Albertville, pour la première fois ville-étage, compte sur cet effet-notoriété. Le Grand-Bornand accueille pour la septième fois le Tour de France, le troisième événement sportif le plus médiatisé au monde, et pour la première fois l’étape du Tour amateur le 8 juillet : 15 000 cyclistes vont emprunter le même parcours entre Annecy et le Grand-Bornand. Ce sont autant de sportifs et de visiteurs qu’il faudra loger et nourrir. Le village enregistre des réservations depuis le printemps car de nombreux cyclistes viennent s’entraîner.
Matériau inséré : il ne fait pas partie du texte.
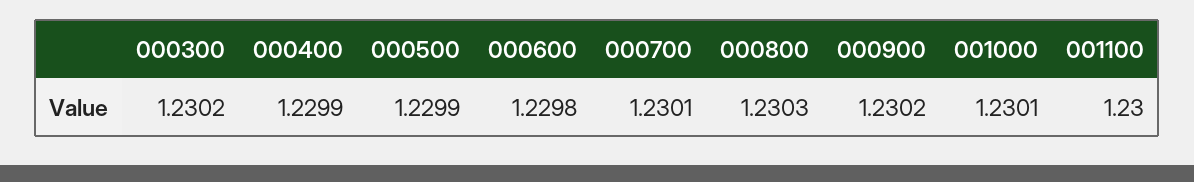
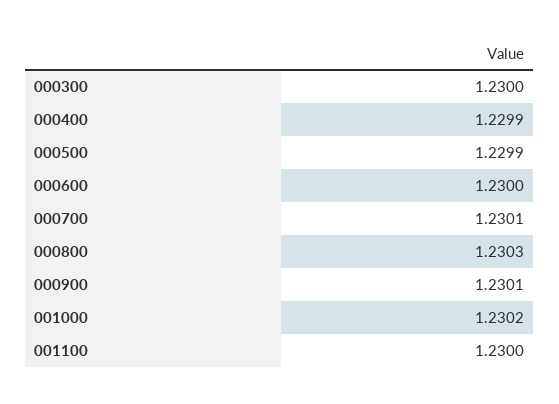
  {
-   "000300": 1.2302,
+   "000300": 1.23,
    "000400": 1.2299,
    "000500": 1.2299,
-   "000600": 1.2298,
+   "000600": 1.23,
    "000700": 1.2301,
    "000800": 1.2303,
-   "000900": 1.2302,
+   "000900": 1.2301,
-   "001000": 1.2301,
+   "001000": 1.2302,
    "001100": 1.23
  }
« Ce sont des visiteurs potentiels pour l’avenir, car ils auront découvert notre territoire, insiste Isabelle Pochat- Cottilloux, directrice de l’office de tourisme du Grand- Bornand. Nous travaillons avec nos commerçants et nos hébergeurs pour leur demander d’être des relais d’informations auprès des visiteurs pour les accès, les heures de fermeture des routes, les sites à visiter. » Le Grand-Bornand enregistre un million de nuitées par an, dont 38 % sont réalisés l’été. Cette saison, avec le Tour de France, le 15 août et le festival Au Bonheur des Mômes, il compte dépasser les 400 000 nuitées.

 

L’équipe de France espoir de cyclisme sur route prend la pose devant l’Opinel géant de Saint-Jean-de-Maurienne, lors d’un récent stage dans la vallée. Crédit photo : Maurienne Tourisme – Alternative Media.

MAURIENNE, LE VÉLO TOUTE L’ANNÉE

Des taux de remplissage en bonne santé grâce au Tour de France, c’est aussi ce que connaît la vallée de la Maurienne, terre bénie des cyclistes. « Les hébergeurs sont attentifs à la clientèle cycliste et à celle des motards, pendant le Tour mais également durant l’été, précise Patrick Provost, vice-président au tourisme au Syndicat du Pays de Maurienne. La semaine du passage du Tour de France voit les réservations monter de 20 % à 30 % et toute l’activité économique du fond de vallée en bénéficie. » Et le cyclisme dynamise la Maurienne toute l’année, notamment avec une dizaine de stages des équipes de France de cyclisme dans toutes les disciplines.